Douglas Barthold, BBA, of the Institute for Health and Social Policy at McGill University in Montreal, and colleagues use a variety of Organization for Economic Co-operation and Development (OECD) databases to study the relationship between healthcare spending and life expectancy in 27 OECD countries. The study evaluated overall efficiency and efficiency by gender.
“With a large and increasing portion of public budgets being devoted to health expenditures, the desire to improve productive efficiency in the health systems of advanced economies has become a focal point of public discourse,” they explained. “Additional spending, without specific intent and monitoring, does not necessarily promote better service or better quality of life. Identifying efficient and inefficient practices is therefore an important research activity.”

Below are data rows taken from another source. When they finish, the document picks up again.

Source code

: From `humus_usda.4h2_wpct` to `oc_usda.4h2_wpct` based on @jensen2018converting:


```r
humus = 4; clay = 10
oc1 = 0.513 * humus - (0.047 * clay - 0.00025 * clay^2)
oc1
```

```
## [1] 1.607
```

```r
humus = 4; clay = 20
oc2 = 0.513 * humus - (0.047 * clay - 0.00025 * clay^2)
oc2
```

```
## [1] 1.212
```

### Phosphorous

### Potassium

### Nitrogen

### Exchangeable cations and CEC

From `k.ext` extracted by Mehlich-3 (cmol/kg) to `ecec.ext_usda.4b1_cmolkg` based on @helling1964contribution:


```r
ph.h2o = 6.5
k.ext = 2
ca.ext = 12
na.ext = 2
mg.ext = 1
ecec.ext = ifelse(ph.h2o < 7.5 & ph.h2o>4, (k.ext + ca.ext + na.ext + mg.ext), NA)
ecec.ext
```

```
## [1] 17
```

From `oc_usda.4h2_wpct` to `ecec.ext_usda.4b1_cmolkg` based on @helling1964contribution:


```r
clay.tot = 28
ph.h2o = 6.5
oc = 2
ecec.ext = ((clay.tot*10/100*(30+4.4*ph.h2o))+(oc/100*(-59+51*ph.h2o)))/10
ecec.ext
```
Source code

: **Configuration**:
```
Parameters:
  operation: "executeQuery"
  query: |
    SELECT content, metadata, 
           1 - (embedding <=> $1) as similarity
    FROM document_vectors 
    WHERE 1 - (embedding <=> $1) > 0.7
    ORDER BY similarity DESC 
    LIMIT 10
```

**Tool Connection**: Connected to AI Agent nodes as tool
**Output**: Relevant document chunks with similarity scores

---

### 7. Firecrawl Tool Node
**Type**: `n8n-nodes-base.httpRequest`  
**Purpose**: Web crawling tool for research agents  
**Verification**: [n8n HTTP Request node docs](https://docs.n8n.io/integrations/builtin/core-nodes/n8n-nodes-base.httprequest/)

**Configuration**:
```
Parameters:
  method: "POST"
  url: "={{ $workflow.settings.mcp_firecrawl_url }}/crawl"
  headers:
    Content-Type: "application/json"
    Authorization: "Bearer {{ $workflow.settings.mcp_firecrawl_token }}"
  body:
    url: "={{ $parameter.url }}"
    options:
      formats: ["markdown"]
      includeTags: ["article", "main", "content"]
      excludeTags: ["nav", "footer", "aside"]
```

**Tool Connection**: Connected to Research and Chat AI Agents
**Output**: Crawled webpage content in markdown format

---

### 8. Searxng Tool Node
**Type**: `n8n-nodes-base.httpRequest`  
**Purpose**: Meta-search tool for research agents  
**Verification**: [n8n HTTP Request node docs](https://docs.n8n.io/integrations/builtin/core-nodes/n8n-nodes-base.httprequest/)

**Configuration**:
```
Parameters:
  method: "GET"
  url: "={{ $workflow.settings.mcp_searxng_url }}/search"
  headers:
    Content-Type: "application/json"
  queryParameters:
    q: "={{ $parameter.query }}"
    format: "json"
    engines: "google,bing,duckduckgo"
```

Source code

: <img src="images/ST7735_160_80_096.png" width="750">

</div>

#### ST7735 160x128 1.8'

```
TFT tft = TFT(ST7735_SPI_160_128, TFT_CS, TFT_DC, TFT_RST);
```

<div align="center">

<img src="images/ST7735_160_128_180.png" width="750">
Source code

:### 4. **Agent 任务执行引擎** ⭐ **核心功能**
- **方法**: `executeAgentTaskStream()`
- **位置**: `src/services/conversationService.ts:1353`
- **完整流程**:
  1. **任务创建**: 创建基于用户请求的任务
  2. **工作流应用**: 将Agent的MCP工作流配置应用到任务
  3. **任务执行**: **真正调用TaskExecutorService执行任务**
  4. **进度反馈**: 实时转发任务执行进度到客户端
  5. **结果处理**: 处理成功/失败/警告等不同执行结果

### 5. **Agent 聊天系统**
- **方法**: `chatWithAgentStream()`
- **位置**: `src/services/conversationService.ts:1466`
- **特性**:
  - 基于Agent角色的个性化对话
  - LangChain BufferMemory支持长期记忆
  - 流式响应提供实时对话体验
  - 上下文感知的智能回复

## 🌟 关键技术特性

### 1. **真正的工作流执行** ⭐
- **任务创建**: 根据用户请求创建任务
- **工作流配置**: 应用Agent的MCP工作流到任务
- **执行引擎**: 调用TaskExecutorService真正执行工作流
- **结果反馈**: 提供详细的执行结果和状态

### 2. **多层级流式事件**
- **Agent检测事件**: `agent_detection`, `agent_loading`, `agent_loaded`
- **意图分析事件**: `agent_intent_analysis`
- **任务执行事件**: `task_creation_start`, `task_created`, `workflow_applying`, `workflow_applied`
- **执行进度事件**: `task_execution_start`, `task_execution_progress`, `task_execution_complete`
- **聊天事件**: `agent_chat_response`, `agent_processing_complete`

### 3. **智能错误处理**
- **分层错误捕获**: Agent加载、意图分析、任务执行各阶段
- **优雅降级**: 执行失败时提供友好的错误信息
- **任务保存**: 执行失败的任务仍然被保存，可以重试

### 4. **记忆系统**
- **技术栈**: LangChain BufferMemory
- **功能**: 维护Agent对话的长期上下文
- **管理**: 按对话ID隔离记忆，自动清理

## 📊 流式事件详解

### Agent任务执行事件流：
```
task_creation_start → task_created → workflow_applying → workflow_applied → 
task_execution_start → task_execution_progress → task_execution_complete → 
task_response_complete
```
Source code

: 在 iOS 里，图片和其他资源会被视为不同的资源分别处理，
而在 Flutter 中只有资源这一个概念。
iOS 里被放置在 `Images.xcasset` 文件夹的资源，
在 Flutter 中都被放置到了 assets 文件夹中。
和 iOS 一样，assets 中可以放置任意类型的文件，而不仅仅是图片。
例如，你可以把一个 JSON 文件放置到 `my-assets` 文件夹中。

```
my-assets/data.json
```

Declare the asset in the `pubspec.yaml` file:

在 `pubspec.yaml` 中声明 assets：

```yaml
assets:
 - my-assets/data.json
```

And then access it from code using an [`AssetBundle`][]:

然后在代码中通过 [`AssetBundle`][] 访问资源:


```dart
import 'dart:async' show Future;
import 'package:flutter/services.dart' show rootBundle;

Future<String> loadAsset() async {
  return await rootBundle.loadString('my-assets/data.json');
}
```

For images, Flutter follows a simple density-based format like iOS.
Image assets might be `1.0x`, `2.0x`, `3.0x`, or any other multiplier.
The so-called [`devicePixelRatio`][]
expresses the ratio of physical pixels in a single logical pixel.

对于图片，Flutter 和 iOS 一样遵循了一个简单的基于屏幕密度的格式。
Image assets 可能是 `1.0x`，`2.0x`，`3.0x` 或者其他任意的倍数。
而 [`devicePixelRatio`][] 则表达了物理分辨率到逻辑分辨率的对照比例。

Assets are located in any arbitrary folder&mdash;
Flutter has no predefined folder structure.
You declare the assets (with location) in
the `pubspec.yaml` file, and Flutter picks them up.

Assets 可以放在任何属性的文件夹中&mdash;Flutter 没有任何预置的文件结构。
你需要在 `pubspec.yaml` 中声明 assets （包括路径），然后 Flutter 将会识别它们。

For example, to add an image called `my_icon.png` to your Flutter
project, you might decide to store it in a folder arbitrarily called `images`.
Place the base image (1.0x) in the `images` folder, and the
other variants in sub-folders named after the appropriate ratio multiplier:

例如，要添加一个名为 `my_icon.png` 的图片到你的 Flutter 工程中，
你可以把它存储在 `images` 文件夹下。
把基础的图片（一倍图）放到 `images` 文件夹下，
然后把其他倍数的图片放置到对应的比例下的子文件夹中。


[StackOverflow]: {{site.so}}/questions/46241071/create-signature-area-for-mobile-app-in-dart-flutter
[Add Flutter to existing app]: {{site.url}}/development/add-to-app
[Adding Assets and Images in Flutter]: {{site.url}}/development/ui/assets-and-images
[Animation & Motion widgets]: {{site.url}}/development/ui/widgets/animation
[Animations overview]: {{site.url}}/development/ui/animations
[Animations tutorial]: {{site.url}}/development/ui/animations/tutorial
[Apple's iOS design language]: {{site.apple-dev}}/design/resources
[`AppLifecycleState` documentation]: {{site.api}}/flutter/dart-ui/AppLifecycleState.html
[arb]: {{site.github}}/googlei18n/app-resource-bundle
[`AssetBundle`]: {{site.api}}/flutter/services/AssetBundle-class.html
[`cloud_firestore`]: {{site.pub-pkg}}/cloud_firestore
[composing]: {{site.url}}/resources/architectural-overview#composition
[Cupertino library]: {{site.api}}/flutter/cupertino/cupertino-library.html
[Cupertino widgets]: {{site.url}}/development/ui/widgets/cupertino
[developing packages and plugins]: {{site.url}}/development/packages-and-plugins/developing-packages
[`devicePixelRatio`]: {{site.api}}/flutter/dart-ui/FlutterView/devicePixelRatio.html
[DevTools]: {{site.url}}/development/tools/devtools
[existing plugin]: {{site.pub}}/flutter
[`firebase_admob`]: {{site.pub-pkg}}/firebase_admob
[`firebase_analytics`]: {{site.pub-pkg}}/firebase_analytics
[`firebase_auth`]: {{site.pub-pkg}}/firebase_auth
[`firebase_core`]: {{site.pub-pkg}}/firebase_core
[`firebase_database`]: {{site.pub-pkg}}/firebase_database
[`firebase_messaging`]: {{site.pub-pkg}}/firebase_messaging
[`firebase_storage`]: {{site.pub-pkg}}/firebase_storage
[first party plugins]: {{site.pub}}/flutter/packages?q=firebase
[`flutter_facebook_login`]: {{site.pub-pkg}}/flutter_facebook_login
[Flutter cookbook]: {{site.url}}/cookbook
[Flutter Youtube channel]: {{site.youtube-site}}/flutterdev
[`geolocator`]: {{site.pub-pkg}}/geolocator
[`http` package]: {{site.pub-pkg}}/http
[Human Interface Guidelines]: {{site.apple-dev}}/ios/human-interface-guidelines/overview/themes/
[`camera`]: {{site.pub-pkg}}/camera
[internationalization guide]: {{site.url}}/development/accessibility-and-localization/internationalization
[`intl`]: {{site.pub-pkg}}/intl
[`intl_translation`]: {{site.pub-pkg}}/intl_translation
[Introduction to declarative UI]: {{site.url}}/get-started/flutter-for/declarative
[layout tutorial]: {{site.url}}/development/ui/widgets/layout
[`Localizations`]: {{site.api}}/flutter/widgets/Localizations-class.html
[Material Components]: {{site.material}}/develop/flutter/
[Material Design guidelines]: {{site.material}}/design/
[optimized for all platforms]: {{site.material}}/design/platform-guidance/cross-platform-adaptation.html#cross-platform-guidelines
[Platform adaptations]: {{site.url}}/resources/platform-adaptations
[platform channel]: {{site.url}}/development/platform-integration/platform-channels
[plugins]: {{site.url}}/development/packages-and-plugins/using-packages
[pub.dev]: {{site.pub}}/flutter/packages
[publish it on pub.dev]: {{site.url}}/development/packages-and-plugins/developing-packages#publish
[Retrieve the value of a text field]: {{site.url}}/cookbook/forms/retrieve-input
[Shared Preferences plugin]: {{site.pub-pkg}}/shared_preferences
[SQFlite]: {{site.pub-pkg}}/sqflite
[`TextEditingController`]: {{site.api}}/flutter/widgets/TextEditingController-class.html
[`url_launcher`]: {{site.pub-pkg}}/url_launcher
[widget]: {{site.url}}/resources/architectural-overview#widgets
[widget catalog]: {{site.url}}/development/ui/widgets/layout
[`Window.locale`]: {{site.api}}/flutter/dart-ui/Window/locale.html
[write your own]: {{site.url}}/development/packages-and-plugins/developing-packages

Life expectancy grew by 2.76 months and health expenditures by $68 from the 1990s through the early 2000s. For the study, all currencies were converted to purchasing power parity-adjusted 2000 U.S. dollars.
Germany ranked among the most efficient, with a 1 percent annual increase in health expenditures yielding a 0.121 percent change in life expectancy. The U.S., by comparison, gained only a 0.02 percent change in life expectancy.
Increases in health expenditures benefited men more than women. A $100 per person per year increase added an average 2.62 months of life expectancy at birth for men and 1.56 months for women, overall. Men in Germany, Switzerland, Canada, the Netherlands, Belgium and the U.S. saw the biggest gains from increased expenditures.
Barthold and colleagues reasoned men may use more care or gain more from the expenditures. They suggested that one reason for the disparity may be that men receive more appropriate and efficacious care. “[I]t is possible that men may receive a more accurate diagnosis, higher quality or more effective treatment, as has been indicated in literature on coronary heart disease and congestive heart failure.”
Other possible explanations include faster improvement from interventions among men or the fact that men start with a lower initial life expectancy.